** SOURCE RECORDS **
※ ※ ※
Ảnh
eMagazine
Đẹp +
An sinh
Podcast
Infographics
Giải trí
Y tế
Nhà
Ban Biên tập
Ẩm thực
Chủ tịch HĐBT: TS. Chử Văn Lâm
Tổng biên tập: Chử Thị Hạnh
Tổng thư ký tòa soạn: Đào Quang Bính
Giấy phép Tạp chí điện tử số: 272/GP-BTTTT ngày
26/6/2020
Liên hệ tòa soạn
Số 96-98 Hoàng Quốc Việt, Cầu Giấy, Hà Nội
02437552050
※ ※ ※
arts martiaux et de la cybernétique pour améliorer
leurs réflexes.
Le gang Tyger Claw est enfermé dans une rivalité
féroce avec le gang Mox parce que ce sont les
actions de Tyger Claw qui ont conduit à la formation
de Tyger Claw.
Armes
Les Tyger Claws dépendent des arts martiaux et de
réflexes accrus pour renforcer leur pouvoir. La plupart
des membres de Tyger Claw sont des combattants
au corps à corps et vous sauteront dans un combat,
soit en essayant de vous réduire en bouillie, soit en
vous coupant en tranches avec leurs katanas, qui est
※ ※ ※
** WHAT THE TASK ASKS **
Give again, word for word, every line of the listing above from the one with "Le gang Tyger" to the one with "vous coupant en", both inclusive, and nothing beyond them.

** EXERCISE RESPONSE **
Le gang Tyger Claw est enfermé dans une rivalité
féroce avec le gang Mox parce que ce sont les
actions de Tyger Claw qui ont conduit à la formation
de Tyger Claw.
Armes
Les Tyger Claws dépendent des arts martiaux et de
réflexes accrus pour renforcer leur pouvoir. La plupart
des membres de Tyger Claw sont des combattants
au corps à corps et vous sauteront dans un combat,
soit en essayant de vous réduire en bouillie, soit en
vous coupant en tranches avec leurs katanas, qui est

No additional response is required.